Siempre puedes buscar en Google...

Suerte,
LN


----------



## Gregorio Delsol

Esto No Es Ecuacion Realmente Lo Que Es Es La Descripcion De Una Parte De Una Casa Prefabricada

Este Documento Me Esta Matando


----------



## Phryne

Se dice _Steel Beam_.  

Gregorio, por favor, cuando preguntes por una palabra, poné la oración completa en la cual la encontraste. A veces es muy difícil saber a qué esta referida sin el contexto apropiado. Gracias!


----------



## araceli

Gregorio Delsol said:
			
		

> amigos hagan me el favor de aclarar esto: perfil de acero(lamina) e=2mm L=2,40 mts. gotero


lámina=plate
espesor= thickness
largo= lenght
gotero= eyedropper (aquí me parece que hay un error...¿no será gotera?).


----------



## Gregorio Delsol

gracias araceli me ayudaste mucho. phryne esto es la opracion complete no hay mas si hubiera mas yo lo hubiera puesto. muchas gracias por la ayuda estoy muy agradecido.


----------



## lauranazario

Gregorio Delsol said:
			
		

> amigos hagan me el favor de aclarar esto: perfil de acero(lamina) e=2mm L=2,40 mts. gotero



Gregorio, al llegar a casa encontré esto en el _Diccionario Técnico Inglés>< Español de F. Beigbeder_...

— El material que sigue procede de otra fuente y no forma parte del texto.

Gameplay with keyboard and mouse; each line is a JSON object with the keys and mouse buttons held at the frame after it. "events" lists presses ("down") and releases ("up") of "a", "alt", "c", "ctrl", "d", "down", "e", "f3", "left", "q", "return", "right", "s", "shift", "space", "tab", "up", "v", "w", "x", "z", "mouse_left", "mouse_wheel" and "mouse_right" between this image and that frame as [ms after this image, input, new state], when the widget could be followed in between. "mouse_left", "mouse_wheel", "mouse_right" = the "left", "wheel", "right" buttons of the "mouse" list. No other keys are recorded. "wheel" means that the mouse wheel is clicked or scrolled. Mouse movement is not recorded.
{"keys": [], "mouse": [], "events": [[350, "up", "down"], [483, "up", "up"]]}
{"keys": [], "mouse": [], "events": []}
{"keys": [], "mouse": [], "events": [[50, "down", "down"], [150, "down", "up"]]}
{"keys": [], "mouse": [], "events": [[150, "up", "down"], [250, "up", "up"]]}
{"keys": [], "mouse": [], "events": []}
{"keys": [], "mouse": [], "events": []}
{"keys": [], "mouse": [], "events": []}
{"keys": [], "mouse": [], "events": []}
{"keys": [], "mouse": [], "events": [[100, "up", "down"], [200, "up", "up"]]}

*perfil* = (USA) mold; outline; profile; structural shape

¿Acaso será que el "perfil de acero" que menciona tu frase es a steel structure (plate) o quizás a steel structural beam (plate)?

¡Necesitamos la ayuda de un experto!

Saludos,
LN


----------



## Gregorio Delsol

gracias luara has sido un gran ayuda.


----------



## kancerbervs

Gregorio Delsol said:


> amigos hagan me el favor de aclarar esto: perfil de acero(lamina) e=2mm L=2,40 mts. gotero


 
steel profile (sheet) thickness=2mm Lenght=2.40 mts dropper

bueno: 
e= espesor (que son 2 mm)
L= longitud (que son 2.40 mts)

el gotero es la parte de abajo de una saliente, si se fijan en los volados de los techos tienen una muesca que impide que el agua corra mas alla de ese limite y desgaste el concreto, en este caso es un perfil que se coloca en las fachadas o techos que actua de manera semejante, para que el agua no corra mas alla de cierto limite que marca el gotero.

espero que haya resuelto tu duda

la diferencia entre "plate" y "sheet" es conceptual "plate" se refiere a placa, una placa es estructural y "sheet" se refiere a lámina, la cual no es estructural, en este caso es un gotero, por lo tanto no es estructural...

(no estoy 100% seguro que se escriba así "gotero" en ingles, pero eyedropper es el gotero para los ojos...)

saludos


----------



## jalibusa

por las dimensiones debe ser un "gutter" al borde de los techos para recoger el agua de lluvia.


----------



## MarkLondres

en ingles se traduce como "steel profile" por ejemplo lo que se usa para construir un techo o pared.

http://www.british-gypsum.bpb.co.uk...products/gypframe_studs/gypframe_c_studs.aspx

Mark


----------



## mora

Hola

Es 'coated  steel  profile  2mm thick by 2.4 meters long *with drip edge'*

http://www.schluter.co.uk/produkt.aspx?doc=5-4-bara-rk.xml&pg=funktion

Mora


----------



## kancerbervs

MarkLondres said:


> en ingles se traduce como "steel profile" por ejemplo lo que se usa para construir un techo o pared.
> Mark


 
ok, es correcta la traducción... pero el link que pones es para hacer muros de tablaroca, en este caso se refiere a un remate en la parte inferior de una fachada o un techo.


----------